Thank goodness then for Transport 21. Admittedly, it's far from perfect, with a ludicrous €1.2 billion motorway from Dublin to Waterford (population barely 40,000). But no matter, at least our congested and rapidly growing capital will finally get a proper public transport system.
Or will it? Heavy hints have been dropped in recent days that the guts are to be pulled out of Transport 21. Not the motorway folly, of course, but the dismemberment of a desperately needed integrated Dublin public transport system. And if you think congestion is bad right now, the Central Statistics Office projects that by 2021, there will be over two million people in the greater Dublin area.
The Transport 21 plans include intensely detailed planning work that has been almost a decade in the making. Now the Department of Finance, with tenders about to be issued to major international contractors, has hinted darkly it may spike large swathes of the plan. The tendering process is so complex that no serious contractor would risk incurring the huge outlays involved in bidding on a dead duck.
Despite years of meticulous planning, Minister for Finance Brian Lenihan virtually gave it the political kiss of death when he said: "You can't just sign off on a project on the basis of a colourful brochure and a lot of publicity material."
When General Motors and its co-conspirators got together to wreck America's municipal tram system, they realised its strength was its interconnectedness. Knock a few lumps here and there out of the network and soon the public would abandon it in frustration. Their motive was, of course, their own narrow financial gain.
What excuses will the Sir Humphreys in Merrion Street offer if they choose to strangle at birth our last real chance of delivering a functioning public transport system that actually addresses the twin curses of gridlock and emissions? Doing nothing isn't quite the bargain it sounds. The Dublin Chamber of Commerce reckons car chaos is costing the city €2 billion a year. And that's before tens of millions more in annual EU fines for carbon emissions are factored in.

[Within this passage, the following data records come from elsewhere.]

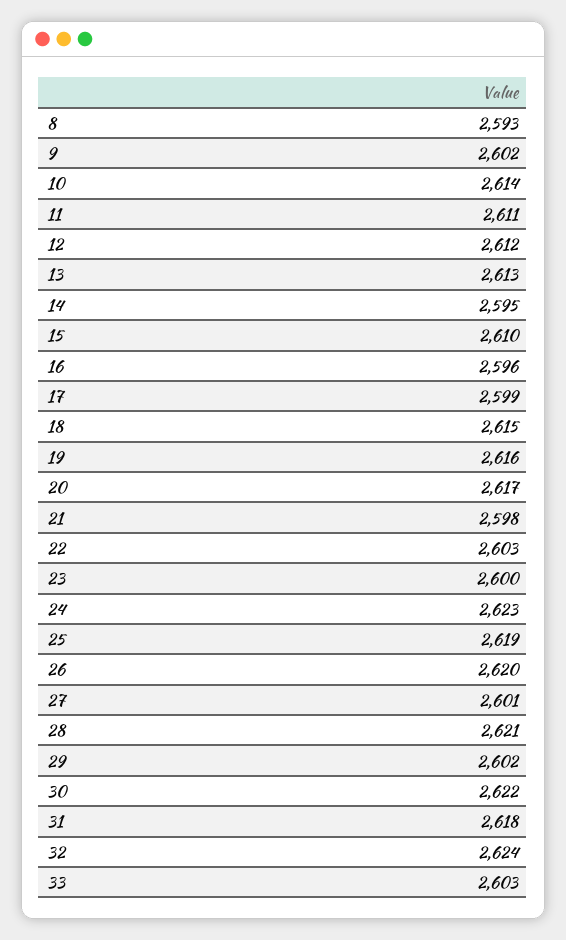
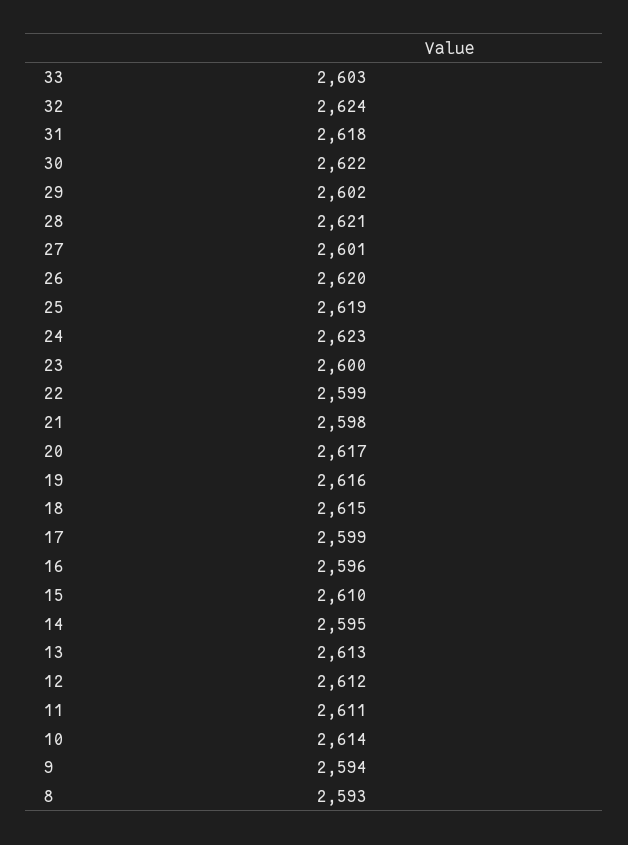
  {
    "8": 2593,
-   "9": 2602,
+   "9": 2594,
    "10": 2614,
    "11": 2611,
    "12": 2612,
    "13": 2613,
    "14": 2595,
    "15": 2610,
    "16": 2596,
    "17": 2599,
    "18": 2615,
    "19": 2616,
    "20": 2617,
    "21": 2598,
-   "22": 2603,
+   "22": 2599,
    "23": 2600,
    "24": 2623,
    "25": 2619,
    "26": 2620,
    "27": 2601,
    "28": 2621,
    "29": 2602,
    "30": 2622,
    "31": 2618,
    "32": 2624,
    "33": 2603
  }

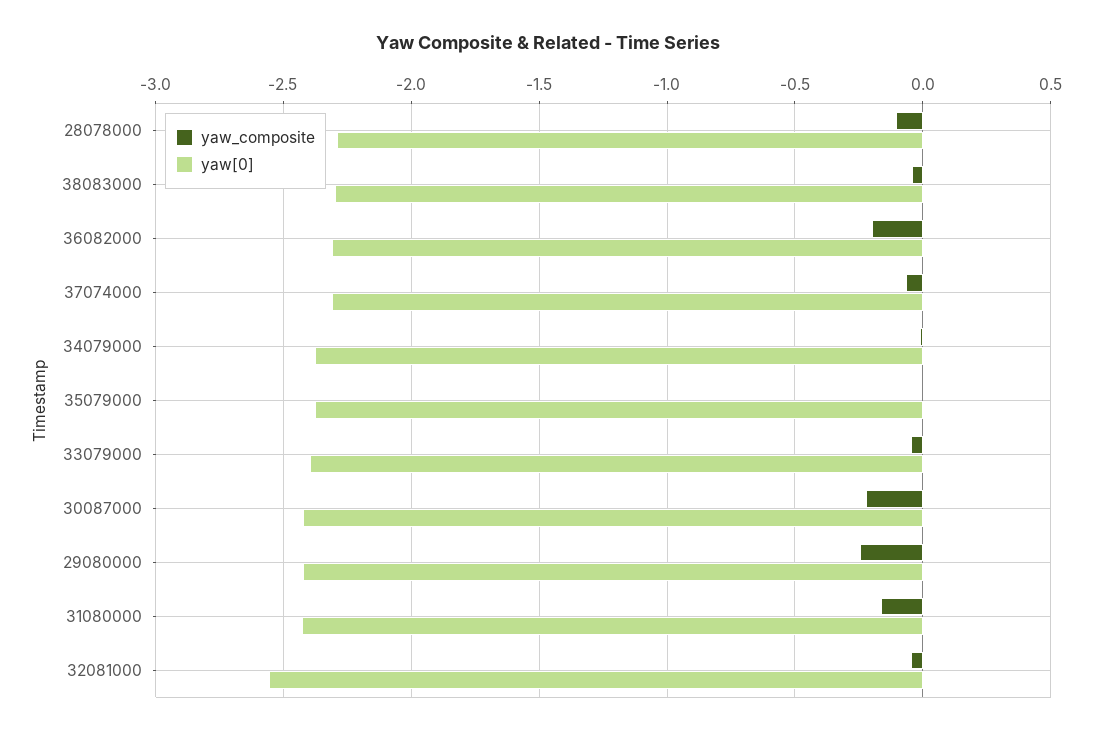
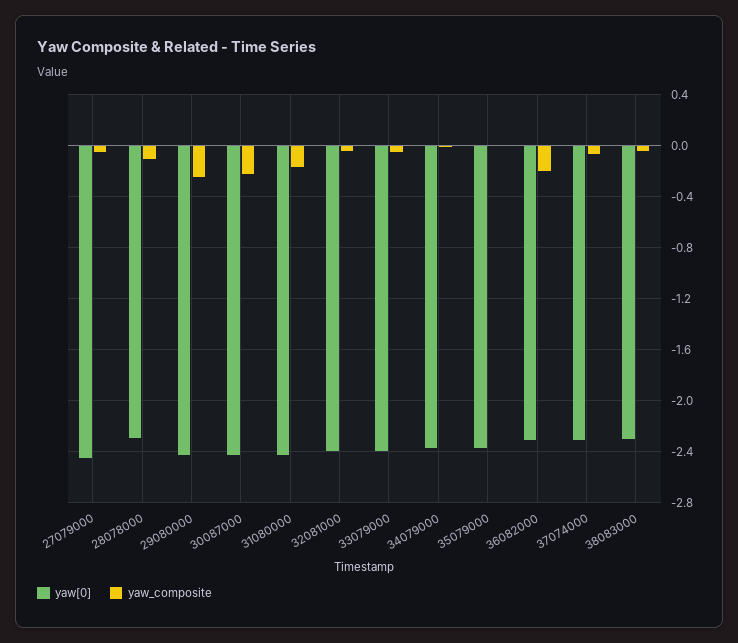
  {
    "yaw_composite": {
      "28078000": -0.1,
      "38083000": -0.05,
      "36082000": -0.2,
      "37074000": -0.05,
      "34079000": 0,
      "35079000": 0,
      "33079000": -0.05,
      "30087000": -0.2,
      "29080000": -0.25,
      "31080000": -0.15,
-     "32081000": -0.05
+     "32081000": -0.05,
+     "27079000": -0.05
    },
    "yaw[0]": {
      "28078000": -2.3,
      "38083000": -2.3,
      "36082000": -2.3,
      "37074000": -2.3,
      "34079000": -2.4,
      "35079000": -2.4,
      "33079000": -2.4,
      "30087000": -2.4,
      "29080000": -2.45,
      "31080000": -2.45,
-     "32081000": -2.55
+     "32081000": -2.4,
+     "27079000": -2.45
    }
  }

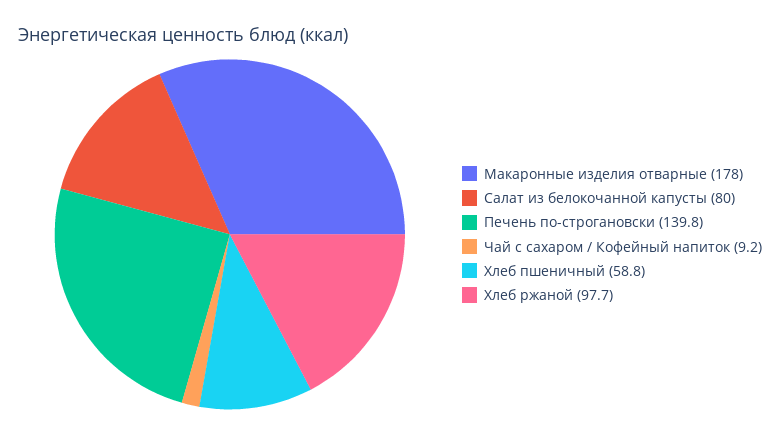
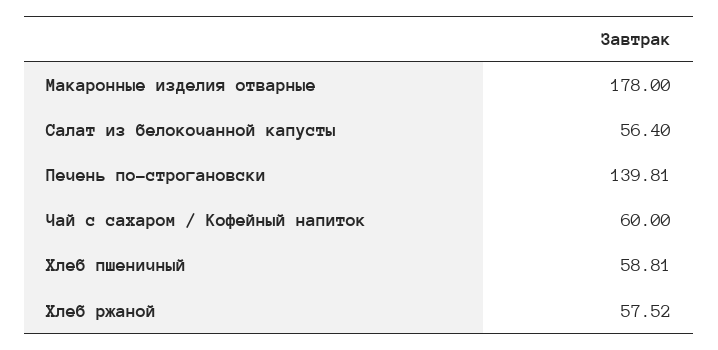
  {
    "Макаронные изделия отварные": 178,
-   "Салат из белокочанной капусты": 80,
+   "Салат из белокочанной капусты": 56.4,
    "Печень по-строгановски": 139.81,
-   "Чай с сахаром / Кофейный напиток": 9.2,
+   "Чай с сахаром / Кофейный напиток": 60,
    "Хлеб пшеничный": 58.81,
-   "Хлеб ржаной": 97.7
+   "Хлеб ржаной": 57.52
  }

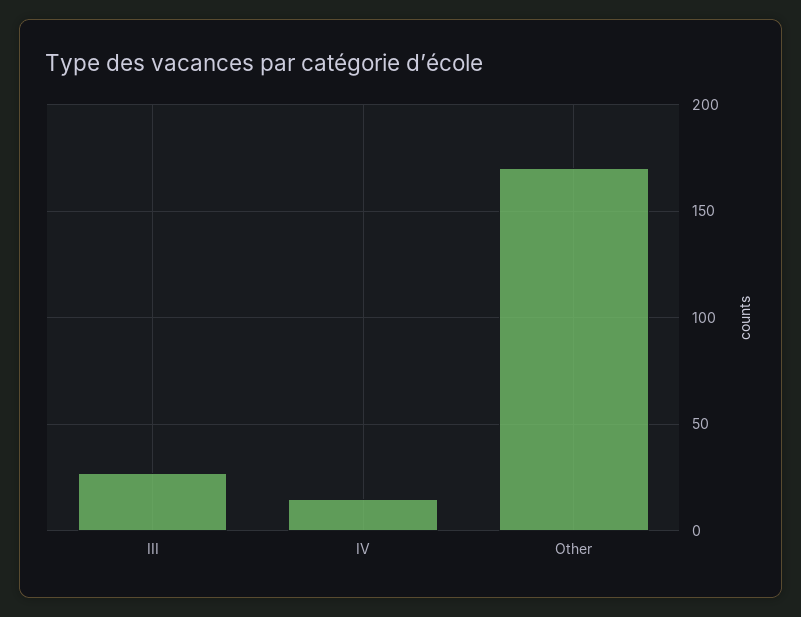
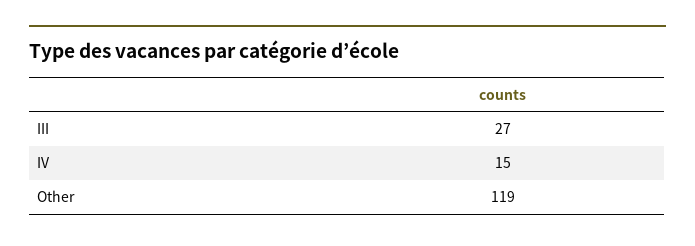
  {
    "III": 27,
    "IV": 15,
-   "Other": 170
+   "Other": 119
  }

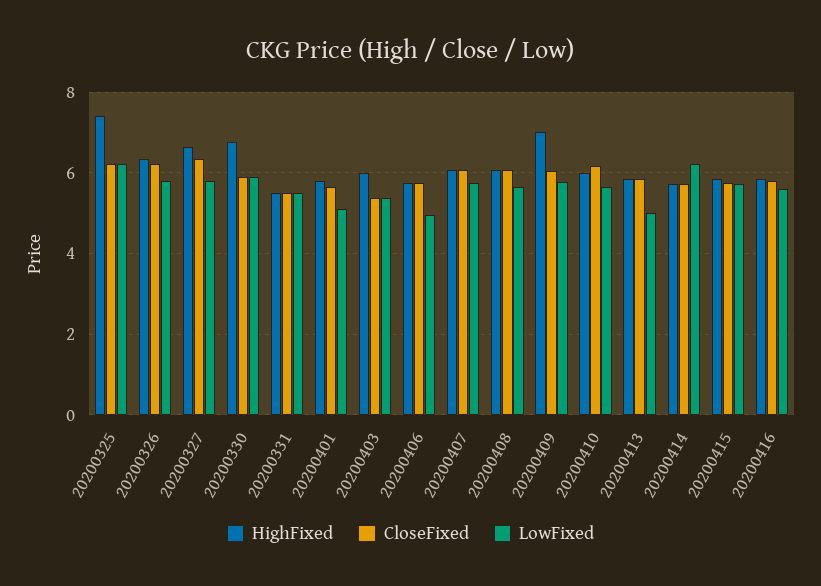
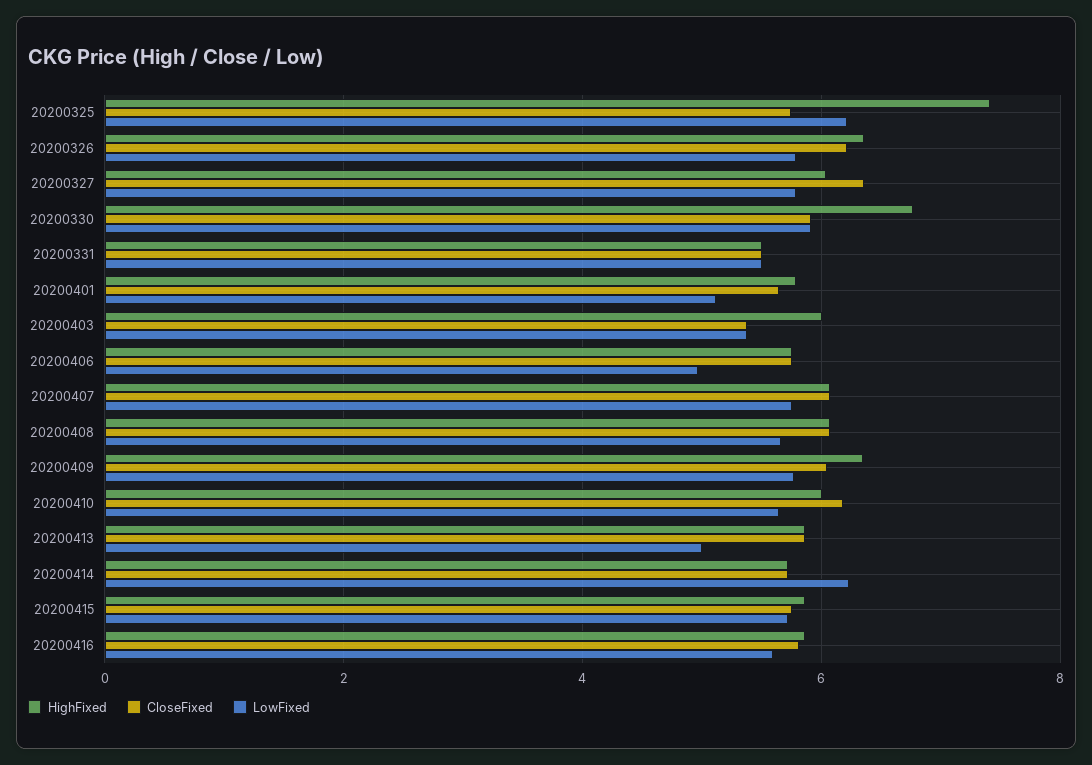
  {
    "HighFixed": {
      "20200325": 7.4,
      "20200326": 6.4,
-     "20200327": 6.6,
+     "20200327": 6,
      "20200330": 6.8,
      "20200331": 5.6,
      "20200401": 5.8,
      "20200403": 6,
      "20200406": 5.8,
      "20200407": 6,
      "20200408": 6,
-     "20200409": 7,
+     "20200409": 6.4,
      "20200410": 6,
      "20200413": 5.8,
      "20200414": 5.8,
      "20200415": 5.8,
      "20200416": 5.8
    },
    "CloseFixed": {
-     "20200325": 6.2,
+     "20200325": 5.8,
      "20200326": 6.2,
      "20200327": 6.4,
      "20200330": 6,
      "20200331": 5.6,
      "20200401": 5.6,
      "20200403": 5.4,
      "20200406": 5.8,
      "20200407": 6,
      "20200408": 6,
      "20200409": 6,
      "20200410": 6.2,
      "20200413": 5.8,
      "20200414": 5.8,
      "20200415": 5.8,
      "20200416": 5.8
    },
    "LowFixed": {
      "20200325": 6.2,
      "20200326": 5.8,
      "20200327": 5.8,
      "20200330": 6,
      "20200331": 5.6,
      "20200401": 5.2,
      "20200403": 5.4,
      "20200406": 5,
      "20200407": 5.8,
      "20200408": 5.6,
      "20200409": 5.8,
      "20200410": 5.6,
      "20200413": 5,
      "20200414": 6.2,
      "20200415": 5.8,
      "20200416": 5.6
    }
  }

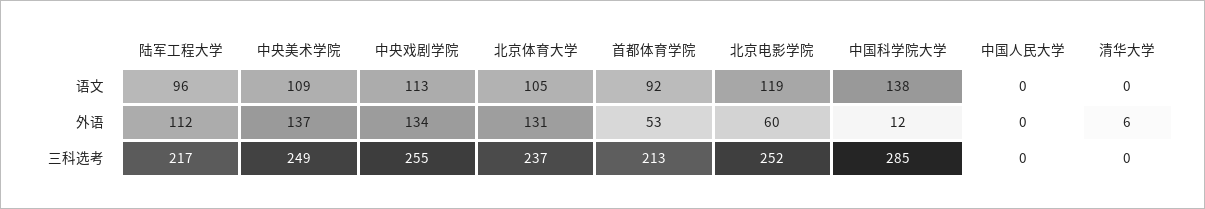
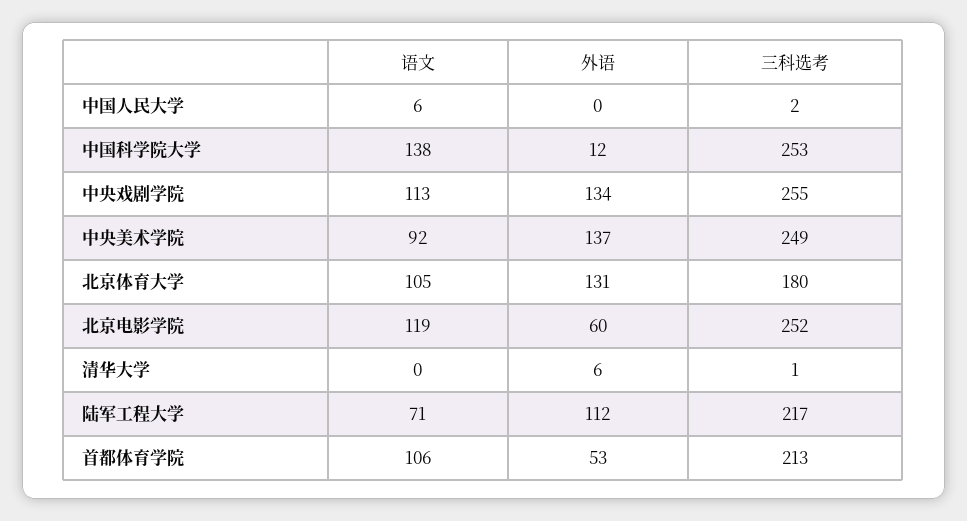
  {
    "陆军工程大学": {
-     "语文": 96,
+     "语文": 71,
      "外语": 112,
      "三科选考": 217
    },
    "中央美术学院": {
-     "语文": 109,
+     "语文": 92,
      "外语": 137,
      "三科选考": 249
    },
    "中央戏剧学院": {
      "语文": 113,
      "外语": 134,
      "三科选考": 255
    },
    "北京体育大学": {
      "语文": 105,
      "外语": 131,
-     "三科选考": 237
+     "三科选考": 180
    },
    "首都体育学院": {
-     "语文": 92,
+     "语文": 106,
      "外语": 53,
      "三科选考": 213
    },
    "北京电影学院": {
      "语文": 119,
      "外语": 60,
      "三科选考": 252
    },
    "中国科学院大学": {
      "语文": 138,
      "外语": 12,
-     "三科选考": 285
+     "三科选考": 253
    },
    "中国人民大学": {
-     "语文": 0,
+     "语文": 6,
      "外语": 0,
-     "三科选考": 0
+     "三科选考": 2
    },
    "清华大学": {
      "语文": 0,
      "外语": 6,
-     "三科选考": 0
+     "三科选考": 1
    }
  }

A proper public transport plan for Dublin will quickly pay for itself; a bonus is the possibility of much of the system being powered from a massive national programme of renewables in the next decade or two.
Oil prices shot back up this week to over $130 a barrel, reminding us yet again that the era of cheap oil is gone forever. Forcing people to commute for several hours a day because of the lack of quality, high frequency public transport alternatives simply won't wash when they can no longer afford to buy the fuel.
When it comes to Metro North and West, sections of which are to go underground, it's time that the advice should read: when you're in a hole, start digging.
• John Gibbons is founder of Climatechange.ie.